[Text provided]:
=== Section Start ===
Let me give you a stark example from Life on Mars, from "Sci-Fi," the second poem in the book. (It is actually the first poem of Part I. There is a short introductory poem before it.) These are lines 3-6:

History, with its hard spine & dog-eared
Corners, will be replaced with nuance,

Just like the dinosaurs gave way
To mounds and mounds of ice.

After the example of Pope, can you see the issue I have with the lines? History replaced with nuance is compared to dinosaurs replaced with ice. Let me make us of the cheap printing costs of the electronic page:

history : nuance :: dinosaurs : ice

First: it is rather by fiat that a distinction can be made between history and nuance. How is history not already filled with nuance? After all, it is entirely interpretation of events. But I give a momentary benefit of the doubt and permit the text to establish what is meant. Second:

hard history : nuance :: dinosaurs : ice

Hard is replaced by not hard is like dinosaurs replaced by hard? Ice is hard, after all. Ice is a hell of a lot harder than dinosaurs. Third:

history : nuance :: dinosaurs : ice

Nuance: subtleties, "delicate degrees of difference" says my Webster's. I have a very hard time seeing how ice offers demonstration of nuance. First, as said, it is hard. Second, it naturally holds an edge: it is erosion that smooths the edges into curves. Third, if you at all think about ice sculpture, one of the difficulties of the medium is that you cannot create subtleties: the surface of sice smooths out both to touch and to the eye into a generally featureless sensation, not one filled with nuance.

Fourth, it is not only ice but "mounds and mounds" of ice: the implied massive quantities again works in counter to any idea of difference or nuance.

Fifth and finally, how are mounds and mounds of ice at all either softer than dinosaurs or more varied, more full of nuance than dinosaurs?
=== Section End ===
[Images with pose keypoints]
=== Section Start ===
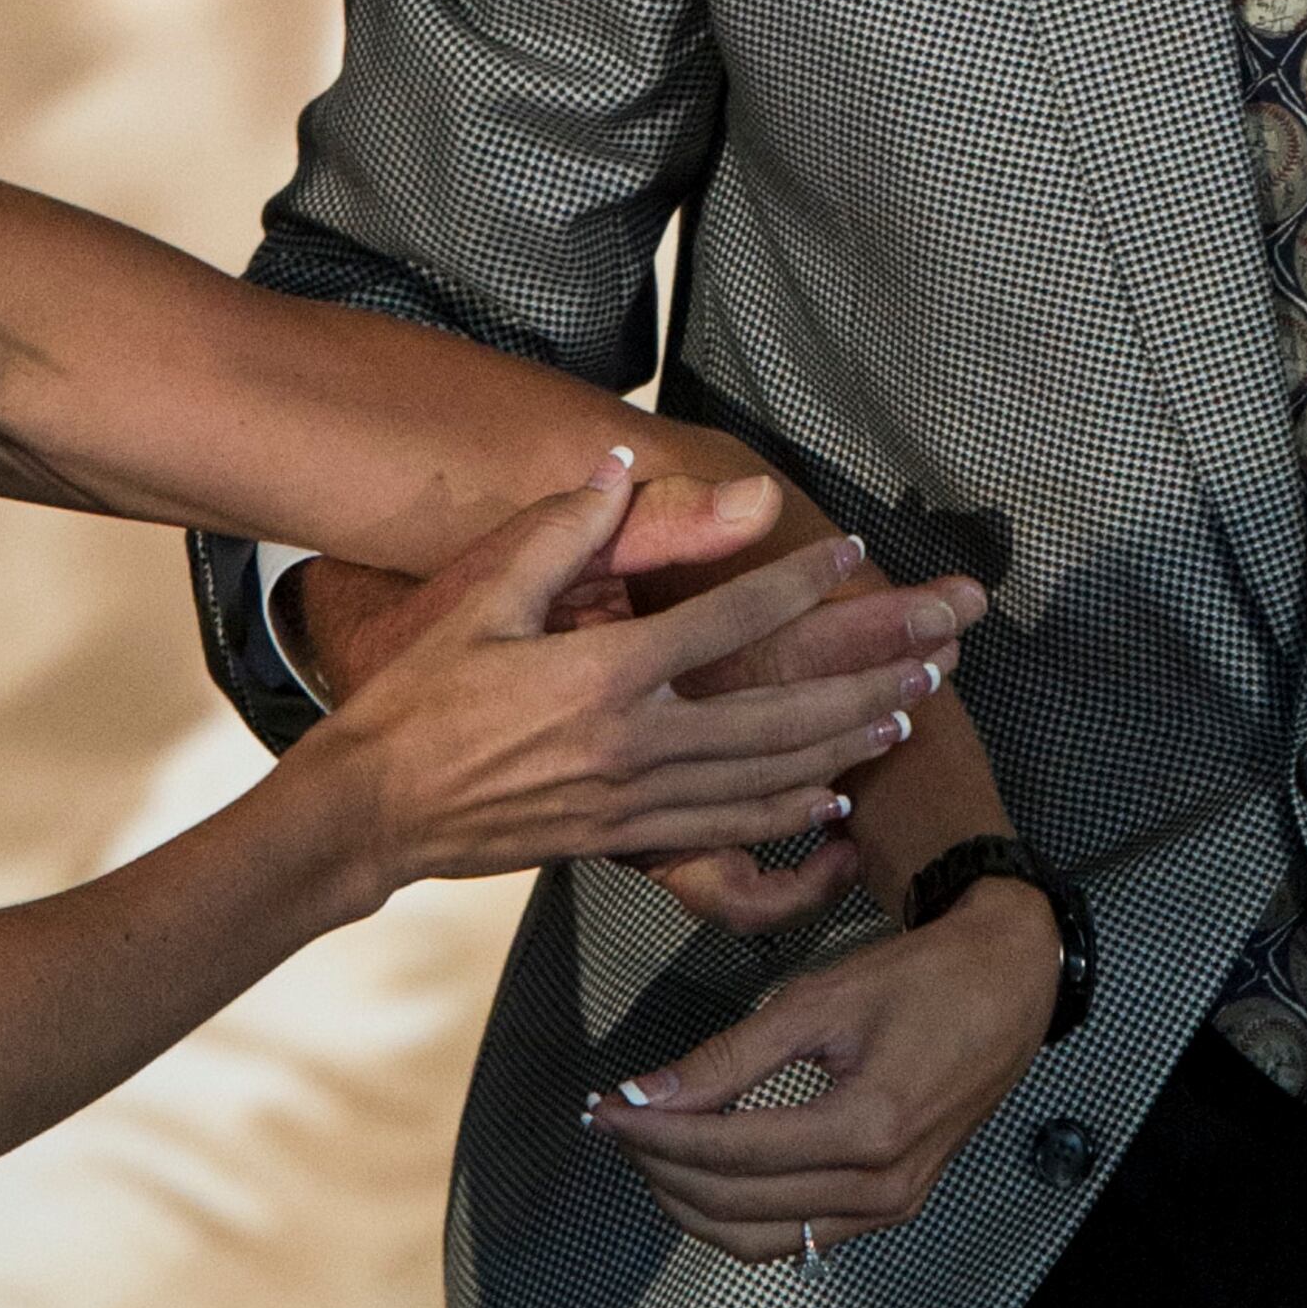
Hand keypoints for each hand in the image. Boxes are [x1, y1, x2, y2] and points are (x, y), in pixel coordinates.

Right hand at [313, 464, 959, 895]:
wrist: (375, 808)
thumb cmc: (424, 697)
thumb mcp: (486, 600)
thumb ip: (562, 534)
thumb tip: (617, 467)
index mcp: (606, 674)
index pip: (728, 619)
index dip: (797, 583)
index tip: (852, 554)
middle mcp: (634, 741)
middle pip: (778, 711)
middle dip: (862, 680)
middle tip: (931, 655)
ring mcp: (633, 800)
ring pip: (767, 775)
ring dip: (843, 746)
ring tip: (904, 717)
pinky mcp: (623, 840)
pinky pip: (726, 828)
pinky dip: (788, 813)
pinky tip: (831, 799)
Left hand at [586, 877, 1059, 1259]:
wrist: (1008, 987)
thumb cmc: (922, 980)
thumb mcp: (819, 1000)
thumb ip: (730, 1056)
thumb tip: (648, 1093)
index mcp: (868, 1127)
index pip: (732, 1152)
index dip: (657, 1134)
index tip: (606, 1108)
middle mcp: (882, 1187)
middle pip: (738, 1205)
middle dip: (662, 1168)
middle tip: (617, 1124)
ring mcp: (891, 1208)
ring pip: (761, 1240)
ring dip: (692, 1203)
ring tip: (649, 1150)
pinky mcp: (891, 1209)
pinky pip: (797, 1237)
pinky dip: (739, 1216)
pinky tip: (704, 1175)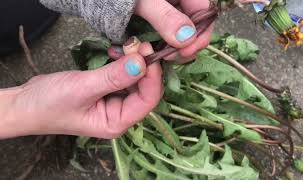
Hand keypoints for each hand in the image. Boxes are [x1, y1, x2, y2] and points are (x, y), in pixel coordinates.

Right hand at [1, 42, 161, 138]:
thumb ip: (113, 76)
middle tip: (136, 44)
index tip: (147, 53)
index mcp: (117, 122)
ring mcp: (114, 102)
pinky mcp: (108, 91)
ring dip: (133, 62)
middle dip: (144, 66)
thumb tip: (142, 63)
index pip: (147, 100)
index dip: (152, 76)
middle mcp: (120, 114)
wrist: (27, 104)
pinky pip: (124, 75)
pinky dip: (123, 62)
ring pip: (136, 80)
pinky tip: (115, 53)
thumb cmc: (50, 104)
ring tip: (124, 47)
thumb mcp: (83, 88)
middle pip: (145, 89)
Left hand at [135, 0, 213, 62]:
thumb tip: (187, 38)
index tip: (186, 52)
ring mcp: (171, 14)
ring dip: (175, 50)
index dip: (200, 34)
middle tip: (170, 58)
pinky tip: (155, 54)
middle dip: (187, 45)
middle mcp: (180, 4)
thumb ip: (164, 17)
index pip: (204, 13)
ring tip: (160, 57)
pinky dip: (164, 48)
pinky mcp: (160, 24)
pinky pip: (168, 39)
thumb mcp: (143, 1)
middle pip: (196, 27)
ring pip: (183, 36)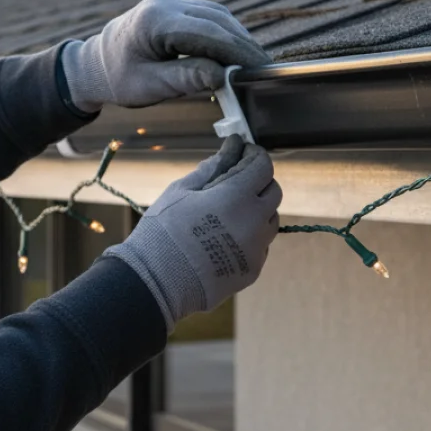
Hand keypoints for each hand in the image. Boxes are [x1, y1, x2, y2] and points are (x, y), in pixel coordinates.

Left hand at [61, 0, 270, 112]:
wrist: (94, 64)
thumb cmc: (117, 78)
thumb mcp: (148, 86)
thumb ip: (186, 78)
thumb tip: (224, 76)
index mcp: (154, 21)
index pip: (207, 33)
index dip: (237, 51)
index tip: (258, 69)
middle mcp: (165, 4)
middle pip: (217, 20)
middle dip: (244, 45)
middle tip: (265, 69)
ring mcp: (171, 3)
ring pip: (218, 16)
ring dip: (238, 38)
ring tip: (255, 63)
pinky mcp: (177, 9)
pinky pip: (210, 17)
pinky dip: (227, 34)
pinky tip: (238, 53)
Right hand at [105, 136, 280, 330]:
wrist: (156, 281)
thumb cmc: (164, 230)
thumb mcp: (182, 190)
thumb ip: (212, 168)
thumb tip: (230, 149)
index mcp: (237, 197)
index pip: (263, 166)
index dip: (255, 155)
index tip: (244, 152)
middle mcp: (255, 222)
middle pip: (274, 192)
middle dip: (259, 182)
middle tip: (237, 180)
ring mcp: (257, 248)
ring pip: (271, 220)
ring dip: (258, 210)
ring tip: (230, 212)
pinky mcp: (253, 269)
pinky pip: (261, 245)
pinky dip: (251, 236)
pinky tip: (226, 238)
=== Section End ===
[Work task]: Reproduce the entire critique of the lines from "Sci-Fi" word for word. The records have no connection to the critique.

[Your solution]:
Let me give you a stark example from Life on Mars, from "Sci-Fi," the second poem in the book. (It is actually the first poem of Part I. There is a short introductory poem before it.) These are lines 3-6:

History, with its hard spine & dog-eared
Corners, will be replaced with nuance,

Just like the dinosaurs gave way
To mounds and mounds of ice.

After the example of Pope, can you see the issue I have with the lines? History replaced with nuance is compared to dinosaurs replaced with ice. Let me make us of the cheap printing costs of the electronic page:

history : nuance :: dinosaurs : ice

First: it is rather by fiat that a distinction can be made between history and nuance. How is history not already filled with nuance? After all, it is entirely interpretation of events. But I give a momentary benefit of the doubt and permit the text to establish what is meant. Second:

hard history : nuance :: dinosaurs : ice

Hard is replaced by not hard is like dinosaurs replaced by hard? Ice is hard, after all. Ice is a hell of a lot harder than dinosaurs. Third:

history : nuance :: dinosaurs : ice

Nuance: subtleties, "delicate degrees of difference" says my Webster's. I have a very hard time seeing how ice offers demonstration of nuance. First, as said, it is hard. Second, it naturally holds an edge: it is erosion that smooths the edges into curves. Third, if you at all think about ice sculpture, one of the difficulties of the medium is that you cannot create subtleties: the surface of sice smooths out both to touch and to the eye into a generally featureless sensation, not one filled with nuance.

Fourth, it is not only ice but "mounds and mounds" of ice: the implied massive quantities again works in counter to any idea of difference or nuance.

Fifth and finally, how are mounds and mounds of ice at all either softer than dinosaurs or more varied, more full of nuance than dinosaurs?